Google to the rescue, Ascaso has a PDF on their site which - while just as confusing to read - is at least complete and in the right order:
So I was up and running pretty quickly, all things considered. Word of warning: The machine comes configured for pods, so the first thing I did was switch out for the "real" showerhead (requires a phillips screwdriver and 60 seconds of effort). I also switched out for the "normal" portafilter basket and steam tip. All that stuff comes in the box and is easy to do.
One minor issue is that the backflush gasket seems to be missing. I'm going to have to source one I guess.
No leaks, no weird noises, everything seems to work great. And most importantly of all the espresso I'm getting is really satisfactory. As I said, I'm not super experienced, and I have a lot to learn, but already I'm getting coffee that is really exciting me, and I'm confident that the Dream has plenty more to offer as I improve my barista skills. Just typing this is making me want to go upstairs and make my fourth cup for the day!
It's a great little machine, some small details like the cup warmer on top works great, the steam wand is easy to get to and use, the drip tray is easy to empty and clean. Just overall a well-designed and constructed home espresso machine.
I got mine from eBay. I live in Seattle, and Seattle Coffee Gear told me that Ascaso weren't shipping this model to them currently. They couldn't get it drop-shipped. Amazon lists it, but for like $1200 - $1500 and I suspect the order would fail. So I guess there's something up with Ascaso or their distribution? I bought mine from http://www.ebay.com/usr/buddhabike and had no problems.

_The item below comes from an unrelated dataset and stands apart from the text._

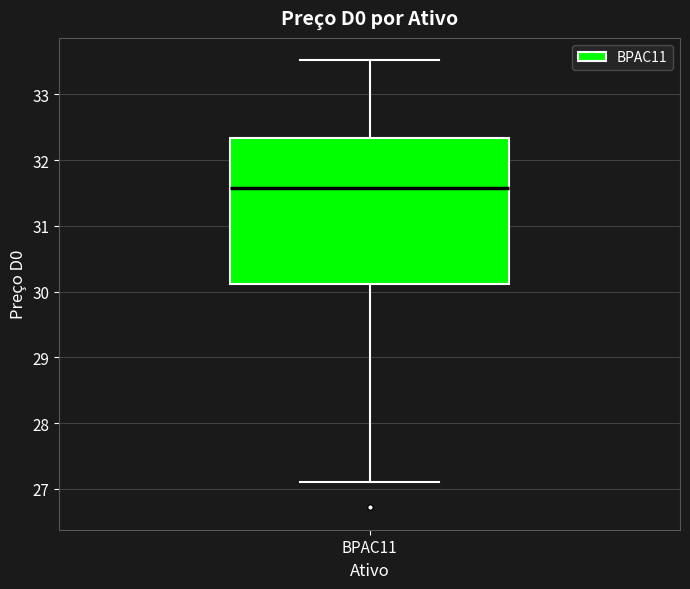

Transcribe this box plot: give where the median line is, the range the box spans, and where the two whiskers end, as read against the y-axis. The values are not printed on the chart, so give them approximately, as read against the axis.

median 31.6, box 30.1 to 32.3, whiskers 27.1 to 33.5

The videos on the Seattle Coffee Gear site have been invaluable - both in researching and then learning/confirming how to use the machine.
Three Month Followup
It's been fantastic. No dramas. A bit of a learning curve for me, but the machine itself has been rock solid, and makes great espresso. Turns out the backflush gasket wasn't missing, this is a machine without the valve that permits backflushing... which means maybe this isn't a Dream 2.0? I don't know and don't care enough to research it... my coffee tastes great and that's all I want.
One Year Followup
Still going great. I did have one issue - I had to have the tap rod (in the steam valve) replaced. This was a bit of a hassle as Ascaso machines are somewhat uncommon. But it wasn't too bad - cost me $100 or so.
The issue was user error. It's really easy to overtighten the steam valve when closing it, and I gradually destroyed the rubber grommet that maintains the seal. Now I am more careful/moderate when closing the steam valve, and I'm hoping the new tap rod will last a lot longer.